Roanoke Times Copyright (c) 1995, Landmark Communications, Inc. DATE: THURSDAY, December 29, 1994 TAG: 9412290088 SECTION: VIRGINIA PAGE: C-1 EDITION: METRO SOURCE: JOEL TURNER STAFF WRITER DATELINE: LENGTH: Medium
The city will spend $6.7 million in the next school year for teachers to have classes smaller than the state-mandated sizes at all grade levels. It will have 163 more teachers than required by the state.
The city will spend another $1 million for 28 more principals, assistant principals, librarians and other school employees than required.
And the full-day kindergarten program in all elementary schools will cost the city $1.3 million more than the state-mandated half-day program. The city has 32 more kindergarten teachers than required by the state.
Many educators believe that the state mandates, called the standards of quality, are too low.
School systems that hire teachers, principals and other employees above the state standards have to absorb the additional cost.
Many school systems in Western Virginia have more teachers and smaller classes than the state mandates. But they have not released their preliminary school budgets to show their costs for the next school year.
Superintendent Wayne Harris said Roanoke's class sizes are significantly lower than the state-mandated maximum in middle and high schools.
The state says middle school classes must have 25 or fewer students. Roanoke's middle school classes average 18.4 students.
In high school, the state standard is an average of 24.9 students. Roanoke's high school classes average 18.7 students, about the same as primary classes. Only in fourth and fifth grades do the classes average more than 20 students.
Harris said three-fourths of the proposed $77.6 million budget is required to meet state standards. The remaining one-fourth pays for programs, teachers and employees in excess of the standards.
The budget calls for the school system to keep participating in a school disparity funding program, through which it will receive $1 million to reduce primary-class size in schools with a high percentage of free-lunch students.
As a result of the state incentive funds, the primary-grade class size at elementary schools where more than half the students get free lunches has been reduced to 18-to-1, and the school system's overall pupil-teacher ratio in kindergarten through third grade is 18.3-to-1.
The city hired 30 additional teachers this year to comply with the disparity mandates, and it will hire 12 more in the next year.

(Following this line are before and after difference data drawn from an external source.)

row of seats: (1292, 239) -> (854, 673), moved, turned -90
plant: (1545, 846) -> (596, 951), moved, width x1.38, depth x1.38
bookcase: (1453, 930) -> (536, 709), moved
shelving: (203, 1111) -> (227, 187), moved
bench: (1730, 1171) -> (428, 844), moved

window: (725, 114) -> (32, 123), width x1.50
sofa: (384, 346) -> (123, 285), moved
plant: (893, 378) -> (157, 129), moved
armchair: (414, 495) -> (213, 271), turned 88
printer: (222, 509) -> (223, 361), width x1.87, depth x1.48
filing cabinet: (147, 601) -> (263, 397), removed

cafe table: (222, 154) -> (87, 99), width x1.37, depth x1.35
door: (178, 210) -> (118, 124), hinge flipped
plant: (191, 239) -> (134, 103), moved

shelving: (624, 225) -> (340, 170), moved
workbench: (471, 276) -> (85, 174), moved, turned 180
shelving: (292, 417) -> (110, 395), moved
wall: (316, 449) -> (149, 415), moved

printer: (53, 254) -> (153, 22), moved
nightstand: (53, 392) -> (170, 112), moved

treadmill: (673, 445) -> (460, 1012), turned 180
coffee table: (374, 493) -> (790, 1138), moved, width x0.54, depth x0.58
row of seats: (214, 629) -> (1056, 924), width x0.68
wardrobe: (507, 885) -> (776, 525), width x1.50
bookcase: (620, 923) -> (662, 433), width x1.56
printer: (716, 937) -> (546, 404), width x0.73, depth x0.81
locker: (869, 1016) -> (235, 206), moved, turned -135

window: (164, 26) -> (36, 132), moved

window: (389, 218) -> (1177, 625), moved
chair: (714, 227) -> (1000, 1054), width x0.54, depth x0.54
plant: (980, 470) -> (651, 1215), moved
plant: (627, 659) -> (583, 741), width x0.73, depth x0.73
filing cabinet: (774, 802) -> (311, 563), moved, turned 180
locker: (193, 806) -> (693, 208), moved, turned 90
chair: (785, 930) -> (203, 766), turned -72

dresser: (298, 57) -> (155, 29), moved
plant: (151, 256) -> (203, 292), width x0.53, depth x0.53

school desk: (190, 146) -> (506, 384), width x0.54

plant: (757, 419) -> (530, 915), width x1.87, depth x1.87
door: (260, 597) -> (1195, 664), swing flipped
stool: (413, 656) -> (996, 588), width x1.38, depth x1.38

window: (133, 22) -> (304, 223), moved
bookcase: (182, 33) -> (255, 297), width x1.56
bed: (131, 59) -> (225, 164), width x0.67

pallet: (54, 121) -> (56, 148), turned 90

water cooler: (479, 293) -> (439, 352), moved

Harris has recommended hiring 10 instructional aides to help teachers with large classes in schools that do not qualify for disparity funds. The program will be expanded by eight to 10 positions a year over the next three years, he said.
As a result of the school system's effort to reduce class size, Roanoke now ranks fourth among the state's major urban areas in teachers per 1,000 students.
Roanoke has 74.3 teachers per 1,000 students. It is topped only by Alexandria (85.1), Richmond (76.4) and Lynchburg (76.1).
Harris said Roanoke will have to hire more teachers as enrollment increases after declining during the 1980s. The enrollment is 12,850 and has grown by 175 during the past four years.
Enrollment is expected to continue increasing by 35 to 60 students a year, with the growth occurring in elementary grades. The increase can be attributed to a rise in the birth rate, according to school administrators.
Roanoke's school population is becoming more diversified. Fifty-nine percent of the students are white, and 39 percent are black.
About 43 percent of the students are eligible for free lunches, and 5 percent qualify for reduced-price lunches.